Sure there would be performance penalty, but just once. Any additional disadvantages of this approach?


Solution

  • One major difficulty is giving correct execution for that first call.

    Once you solve that by figuring out which instruction faulted and emulating it and modifying the saved task state, the problem becomes performance of a loop containing popcnt that runs 1 million iterations after you optimistically dispatched to the popcnt version of that loop.

    If your whole code was written in asm (or compilers could make this code for you), it's maybe plausible but hard for a signal handler to collect all necessary state and resume execution in the other version of such a loop.

    (GNU/Linux signal handlers get a non-standard with to the saved register state of the thread they're running in, so you could in theory do this there.)

    Presumably this is only relevant for ahead-of-time compilation; if you're JITing you should just check CPUID ahead of time instead of building exception-handling paths.

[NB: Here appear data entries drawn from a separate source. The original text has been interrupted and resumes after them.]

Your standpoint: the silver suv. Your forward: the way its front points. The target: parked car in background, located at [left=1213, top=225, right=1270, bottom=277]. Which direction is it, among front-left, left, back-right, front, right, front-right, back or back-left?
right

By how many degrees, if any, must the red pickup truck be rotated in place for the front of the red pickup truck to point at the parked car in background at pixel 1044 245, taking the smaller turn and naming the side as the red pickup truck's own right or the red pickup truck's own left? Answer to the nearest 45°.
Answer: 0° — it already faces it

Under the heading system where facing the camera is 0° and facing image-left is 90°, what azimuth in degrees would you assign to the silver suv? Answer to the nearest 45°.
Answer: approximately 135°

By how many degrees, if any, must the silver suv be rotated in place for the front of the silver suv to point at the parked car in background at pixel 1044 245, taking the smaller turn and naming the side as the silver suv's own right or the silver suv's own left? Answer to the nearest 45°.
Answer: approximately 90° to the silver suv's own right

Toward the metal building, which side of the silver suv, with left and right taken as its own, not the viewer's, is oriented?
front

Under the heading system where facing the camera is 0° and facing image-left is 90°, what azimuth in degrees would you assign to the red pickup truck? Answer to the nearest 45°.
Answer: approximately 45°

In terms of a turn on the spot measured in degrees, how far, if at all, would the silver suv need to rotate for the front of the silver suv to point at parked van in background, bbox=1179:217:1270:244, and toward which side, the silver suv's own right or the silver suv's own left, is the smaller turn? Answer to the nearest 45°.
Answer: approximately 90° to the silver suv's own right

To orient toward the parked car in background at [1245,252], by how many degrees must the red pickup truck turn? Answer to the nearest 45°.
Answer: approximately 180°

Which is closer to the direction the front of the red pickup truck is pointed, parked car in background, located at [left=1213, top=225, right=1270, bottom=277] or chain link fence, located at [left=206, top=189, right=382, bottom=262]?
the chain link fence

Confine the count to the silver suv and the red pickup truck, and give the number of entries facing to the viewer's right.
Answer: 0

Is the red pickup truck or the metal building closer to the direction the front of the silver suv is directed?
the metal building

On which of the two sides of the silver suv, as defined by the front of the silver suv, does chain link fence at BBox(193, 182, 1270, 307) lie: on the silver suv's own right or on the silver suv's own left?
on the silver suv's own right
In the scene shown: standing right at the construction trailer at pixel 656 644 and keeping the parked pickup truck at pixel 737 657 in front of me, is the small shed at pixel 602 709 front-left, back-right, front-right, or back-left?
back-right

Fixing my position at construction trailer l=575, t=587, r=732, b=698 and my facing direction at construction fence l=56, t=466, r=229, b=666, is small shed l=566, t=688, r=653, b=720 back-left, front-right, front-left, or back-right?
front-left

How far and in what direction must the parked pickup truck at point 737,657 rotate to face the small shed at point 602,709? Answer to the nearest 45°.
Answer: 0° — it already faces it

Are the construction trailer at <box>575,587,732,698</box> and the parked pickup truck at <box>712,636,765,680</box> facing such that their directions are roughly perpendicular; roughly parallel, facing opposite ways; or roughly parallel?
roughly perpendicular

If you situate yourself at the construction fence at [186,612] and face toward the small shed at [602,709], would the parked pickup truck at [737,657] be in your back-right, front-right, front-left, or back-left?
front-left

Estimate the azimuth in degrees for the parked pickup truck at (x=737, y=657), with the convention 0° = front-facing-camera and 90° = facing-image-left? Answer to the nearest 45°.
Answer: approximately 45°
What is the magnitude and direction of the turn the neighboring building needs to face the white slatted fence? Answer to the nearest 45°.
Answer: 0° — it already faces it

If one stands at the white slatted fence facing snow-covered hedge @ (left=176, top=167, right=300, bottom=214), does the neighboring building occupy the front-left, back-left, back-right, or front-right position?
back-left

    Being able to dispatch efficiently means your code is probably already written with function pointers for functions that are multiversioned.

    So the only saving here is one simple init function that your program runs once, which runs CPUID a couple times and settings all the function pointers. Doing it later lazily as needed means more cache misses unless a lot of the function pointers go unused. e.g. large-program --help.

    The code for these exception / signal handlers probably wouldn't be smaller than a simple init functions. Interesting idea but overall I don't see any meaningfull benefit.


    You also need to know which instruction faulted, if your program has multiple CPU features that it uses.

    If you're emulating or something, you'd need to be checking that to see if it's one of your expected instructions that might raise #UD execptions / SIGILL signals. e.g. by checking the machine code at the fault address.

    But if you were instead having functions keep track of which optimistic dispatch they just did (so they could detect if it didn't work), you'd need to set a variable before every dispatch so that's actually extra overhead.